Ailleurs, d’autres maisons

1989. Accrochée à une valise grosse comme une banquise. Je quitte ma minuscule chambre en co-location, rue Baile à Montréal, et je mets le cap sur Strasbourg. Je pars en mission pour accomplir une ultime année d’études. C’est le last call de mon baccalauréat en arts entrepris à l’université Concordia. Sans hésitation, je file vers un autre horizon, je secoue ma vie trop immobile, je me laisse aspirer par un vent de liberté. J’irai me réinventer. Il me faut de nouveaux ancrages, le plus loin sera le mieux. Dans un appartement meublé au 9 avenue de la Paix, nous vivrons à 3 une année folle, réglée autour des fêtes et des pot lucks. L’année de la chute du mur de Berlin, de la révolution de velours en Tchécoslovaquie,  de la mise à mort de Ceausescu et du déclenchement de la guerre en Irak. L’avenir s’annonçait rock’n’roll à l’aube de ma vie professionnelle. J’avais 25 ans et il fallait m’atteler à devenir une adulte. Autant lancer cette entreprise sérieuse en me permettant quelques dérapages sur la ligne de départ. J’ai quitté la France avec trois sous en poche et le cœur rempli de joie.

Sept ans plus tôt, j’avais migré en Caroline du nord dans une petite bourgade tranquille, Valdese, motivée par une furieuse envie de remettre mes valeurs dans la marmite. Goûter à la diversité. Apprendre les codes étranges de l’american way of life. Faire le tri entre doutes et convictions pour célébrer, une année durant, le bordel de mes 18 ans.  

Le goût du voyage ne s’est jamais éteint. Mon amoureux et moi avons ouvert une belle parenthèse, deux années en Nouvelle-Calédonie avec nos trois enfants. Même à 40 ans passé, nous étions fébriles de remettre les compteurs à zéro pour sauter à pieds joints dans une autre vie et défier la logique de la ligne droite.

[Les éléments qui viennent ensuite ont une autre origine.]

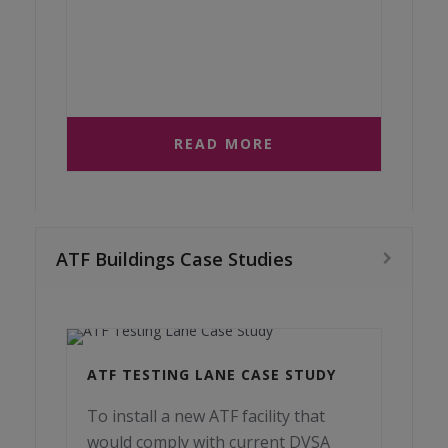
READ MORE
ATF Buildings Case Studies
ATF TESTING LANE CASE STUDY
To install a new ATF facility that
would comply with current DVSA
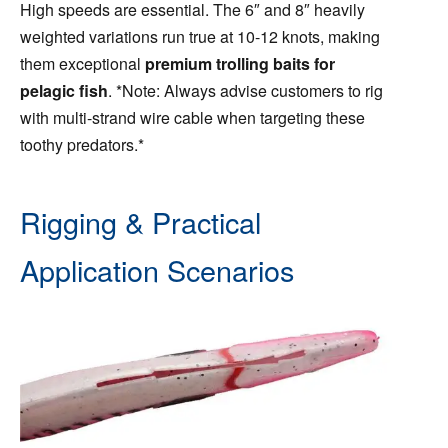
High speeds are essential. The 6″ and 8″ heavily
weighted variations run true at 10-12 knots, making
them exceptional
premium trolling baits for
pelagic fish
. *Note: Always advise customers to rig
with multi-strand wire cable when targeting these
toothy predators.*
Rigging & Practical
Application Scenarios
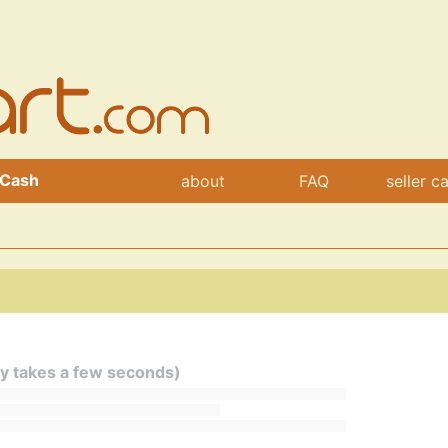
 Cash
about
FAQ
seller c
ly takes a few seconds)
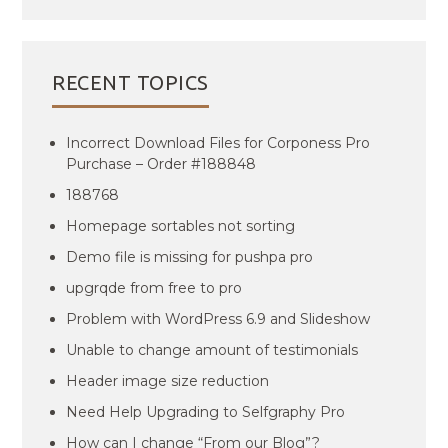
RECENT TOPICS
Incorrect Download Files for Corponess Pro
Purchase – Order #188848
188768
Homepage sortables not sorting
Demo file is missing for pushpa pro
upgrqde from free to pro
Problem with WordPress 6.9 and Slideshow
Unable to change amount of testimonials
Header image size reduction
Need Help Upgrading to Selfgraphy Pro
How can I change “From our Blog”?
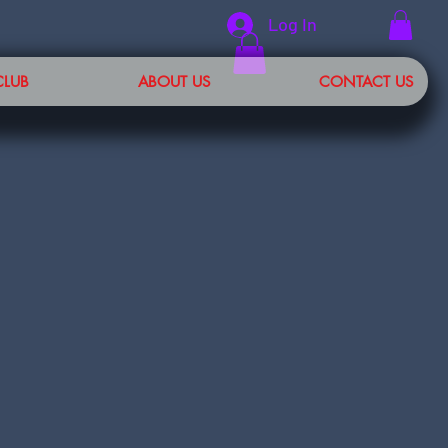
Log In
CLUB
ABOUT US
CONTACT US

Entre là-bas et ici, une dizaine de maisons à Ville de Bécancour, Trois-Rivières et Shawinigan. Un coup de foudre, un coup de tête, une bonne affaire… Pourquoi toutes ces valses avec les bras chargés de boîtes? Immanquablement, je me sens grisée, sur le pas de la porte, devant le vide immense des pièces aux murs nus. Ce n’est ni Strasbourg, ni Valdese et encore moins Nouméa, mais chaque fois, je débarque dans un pays où tout est possible. J’abandonne les restes encombrants. Ce qui m’importe, c’est de voir le jour se lever, clair et neuf.

Les matins ressuscités portent tant de promesses. J’allume les rêves pour y puiser mes élans, découvrir de nouveaux pouvoirs. Lorsque je déménage, il me semble que j’étire la vie qu’il me reste.

On dit que l’exception confirme la règle. Notre dernière migration remonte à 2020 et j’éprouve encore la sensation du premier mot tracé sur une page blanche. Une joie tissée dans l’inédit. Pour la première fois, il me prend une envie de m’enchaîner ici pour longtemps, très longtemps.

Le branle-bas de combat des boîtes de déménagement éventrés est un souvenir lointain. Tout autour de moi, l’univers est à la fois durable et changeant. Les grands arbres s’habillent selon la mode des saisons. Ma maison debout sur le cap de roche affronte le vent qui souffle, les giboulées, le soleil ardent. Couchée dans mon lit, le sommeil tarde. Mon regard s’égare dans le ciel étoilé. Heureuse insomnie où je dépose les morceaux de ma journée.

Je n’ai pas le temps de m’embourber dans la routine. Je m’abreuve de ce lien avec la nature. Sur le seuil de la forêt, j’entre dans une demeure où il y a tant de secrets que jamais je ne m’ennuierai.

Et sur l’écran de mes paupières, la mémoire décline Strasbourg, Valdese et Nouméa.